The set of all decision trees that are consistent with (fit) a labelled OAV training set is called the Hypothesis Space. Occam’s razor says we should choose the simplest one. It has been shown that the shortest decision tree is the best (more general).
How do we find the shortest decision tree?
Not by inspection unless very small. Use the ID3 Algorithm to do this (inductive dichotomizer 3). It finds a short tree but not necessarily the shortest as that requires exhaustive brute force search.
ID3 Algorithm Definition
Top down, greedy search through space of possible decision trees. Decision trees represent hypotheses, so this is a search through hypothesis space. As you proceed down, choose attributes for each successive node. No backtracking. Goes from root to leaves.
What is Greedy Search?
At each step, make decision which makes greatest improvement in what you are trying to optimize. Don’t backtrack unless you hit a dead end. Not likely to find global optimum, but generally works well.
At each node, make a decision on which attribute best classifies training data at that point. Do this for each branch of the tree, end result will be tree structure representing a hypothesis which works best for the training data.
ID3 Algorithm (How it works)
Finds a shallow tree consistent with the training data. Uses two important concepts:
Entropy
Information Gain
Both used in order to determine which attribute is the best class discriminator. Choosing the best discriminator makes the tree shorter, which generalizes better.
ID3 has better time complexity but C4.5 is better at finding a shorter tree.
Entropy determines which attribute best classifies data.
Information Gain
Statistical quantity measuring how well an attribute classifies the data. Calculate the information gain for each attribute. Choose attribute with greatest information gain.
Entropy
Entropy measures information content of a random process:
Takes on largest value when events are equi-probable.
Takes on smallest value when only one event has a non-zero probability.
Computing Entropy
H(S) = -p(+) log2(p(+)) - p(-)log2(p(-))
If you want to find the entropy of a class of students, there are 50 students, 30 girls and 20 boys. Let girls be positive and boys be negative. Substitute them and with their corresponding values in the equation.
Computing Information Gain
Gain(S, Ai) = H(S) - 𝝨P(Ai=v)H(Sv)
The attribute with the highest information gain is usually chosen as the splitting attribute at each node in the decision tree. The goal is to maximize information gain at each decision node, thereby incrementally reducing uncertainty or entropy and making the data subsets at the leaves of the tree as pure as possible.
ID3 for Boolean Valued Class Labels
Calculate the entropy once for full training set with positive and negative subsets. Determine which single attribute best classifies the training examples using information gain. For each attribute find information gain. Use attribute with greatest information gain as root. Function p() is the proportion.
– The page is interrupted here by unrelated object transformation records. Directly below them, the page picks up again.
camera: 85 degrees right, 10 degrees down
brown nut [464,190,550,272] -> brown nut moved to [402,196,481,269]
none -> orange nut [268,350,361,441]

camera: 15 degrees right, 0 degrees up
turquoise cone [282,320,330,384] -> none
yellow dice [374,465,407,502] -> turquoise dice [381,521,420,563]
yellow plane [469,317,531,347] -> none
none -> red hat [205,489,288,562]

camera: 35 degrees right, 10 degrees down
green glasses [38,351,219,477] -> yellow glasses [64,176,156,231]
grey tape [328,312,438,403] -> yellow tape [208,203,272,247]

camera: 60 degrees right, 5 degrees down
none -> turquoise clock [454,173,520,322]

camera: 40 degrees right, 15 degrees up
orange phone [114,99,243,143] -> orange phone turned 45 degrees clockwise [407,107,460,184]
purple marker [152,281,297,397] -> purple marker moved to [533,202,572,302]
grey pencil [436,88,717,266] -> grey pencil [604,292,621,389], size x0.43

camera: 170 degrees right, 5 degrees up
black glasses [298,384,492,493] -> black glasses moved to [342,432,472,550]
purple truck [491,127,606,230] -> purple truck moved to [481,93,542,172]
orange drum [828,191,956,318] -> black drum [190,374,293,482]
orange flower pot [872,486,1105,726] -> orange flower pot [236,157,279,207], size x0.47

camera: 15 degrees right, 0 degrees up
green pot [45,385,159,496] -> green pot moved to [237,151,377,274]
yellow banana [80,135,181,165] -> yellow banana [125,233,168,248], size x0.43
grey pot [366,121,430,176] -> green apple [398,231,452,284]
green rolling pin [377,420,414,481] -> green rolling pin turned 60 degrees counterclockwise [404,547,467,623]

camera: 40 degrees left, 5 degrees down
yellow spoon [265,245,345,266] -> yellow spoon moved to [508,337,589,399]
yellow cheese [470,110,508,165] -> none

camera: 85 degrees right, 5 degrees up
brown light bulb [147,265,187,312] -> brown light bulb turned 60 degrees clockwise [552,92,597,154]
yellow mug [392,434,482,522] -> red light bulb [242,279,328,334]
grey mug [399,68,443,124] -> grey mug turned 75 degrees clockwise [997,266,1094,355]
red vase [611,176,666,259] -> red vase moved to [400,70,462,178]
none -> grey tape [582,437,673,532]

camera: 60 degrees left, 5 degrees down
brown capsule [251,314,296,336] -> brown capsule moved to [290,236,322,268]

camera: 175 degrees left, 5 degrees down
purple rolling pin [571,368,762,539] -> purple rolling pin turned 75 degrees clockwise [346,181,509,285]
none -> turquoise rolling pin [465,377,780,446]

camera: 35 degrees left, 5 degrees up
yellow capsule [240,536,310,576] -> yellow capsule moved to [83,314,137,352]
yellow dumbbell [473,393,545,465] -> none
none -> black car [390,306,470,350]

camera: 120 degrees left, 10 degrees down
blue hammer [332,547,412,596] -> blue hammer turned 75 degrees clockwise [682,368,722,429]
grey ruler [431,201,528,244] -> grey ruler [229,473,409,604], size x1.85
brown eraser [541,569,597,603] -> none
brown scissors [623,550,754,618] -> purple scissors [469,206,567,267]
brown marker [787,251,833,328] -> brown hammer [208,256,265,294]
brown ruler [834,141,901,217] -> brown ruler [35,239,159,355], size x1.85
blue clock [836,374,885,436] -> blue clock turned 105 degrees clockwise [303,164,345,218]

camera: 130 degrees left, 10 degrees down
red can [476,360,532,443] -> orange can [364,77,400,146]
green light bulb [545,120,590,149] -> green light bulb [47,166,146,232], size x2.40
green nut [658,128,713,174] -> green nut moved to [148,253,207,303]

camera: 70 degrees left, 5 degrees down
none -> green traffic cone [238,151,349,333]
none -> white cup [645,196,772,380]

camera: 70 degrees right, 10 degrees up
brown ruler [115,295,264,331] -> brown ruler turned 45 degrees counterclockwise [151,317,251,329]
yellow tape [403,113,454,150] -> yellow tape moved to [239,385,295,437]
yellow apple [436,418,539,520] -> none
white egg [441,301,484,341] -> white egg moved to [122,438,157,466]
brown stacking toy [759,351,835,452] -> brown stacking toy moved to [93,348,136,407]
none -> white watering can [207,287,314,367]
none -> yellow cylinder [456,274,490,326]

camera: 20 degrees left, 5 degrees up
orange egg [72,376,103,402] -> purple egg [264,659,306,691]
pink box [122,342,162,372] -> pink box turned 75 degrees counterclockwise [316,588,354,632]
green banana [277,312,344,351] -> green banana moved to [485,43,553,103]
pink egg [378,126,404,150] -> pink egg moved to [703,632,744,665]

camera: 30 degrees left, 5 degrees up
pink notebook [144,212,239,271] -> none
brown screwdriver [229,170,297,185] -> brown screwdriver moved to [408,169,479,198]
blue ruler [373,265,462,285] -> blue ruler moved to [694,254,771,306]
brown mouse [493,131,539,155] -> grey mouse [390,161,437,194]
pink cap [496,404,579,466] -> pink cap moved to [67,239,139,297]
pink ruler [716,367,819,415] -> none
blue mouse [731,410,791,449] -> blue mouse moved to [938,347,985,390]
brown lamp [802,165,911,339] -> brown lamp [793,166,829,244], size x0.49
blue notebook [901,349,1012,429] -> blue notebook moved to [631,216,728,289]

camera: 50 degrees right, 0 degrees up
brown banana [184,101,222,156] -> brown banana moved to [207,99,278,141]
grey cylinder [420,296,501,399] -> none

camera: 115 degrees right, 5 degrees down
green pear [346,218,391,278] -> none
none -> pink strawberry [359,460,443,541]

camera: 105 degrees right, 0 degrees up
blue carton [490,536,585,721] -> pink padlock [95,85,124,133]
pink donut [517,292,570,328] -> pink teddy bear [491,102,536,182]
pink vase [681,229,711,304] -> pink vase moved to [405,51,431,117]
ID3 Choosing the Root Node
Loop over all attributes and compute the entropy for each attribute. Choose the node with the greatest information gain.
ID3 Restrictions
Attributes are excluded from consideration if they appear higher in the tree.
Process continues in each new leaf node until every attribute has already been included along the path through the tree or training examples associated with this leaf all have the same target attribute value.
ID3 Considerations
If there are contradictions in the data, we always take the majority vote. This handles noisy data. Attributes are eliminated when they are assigned to a node and never reconsidered on the same Root-to-leaf path.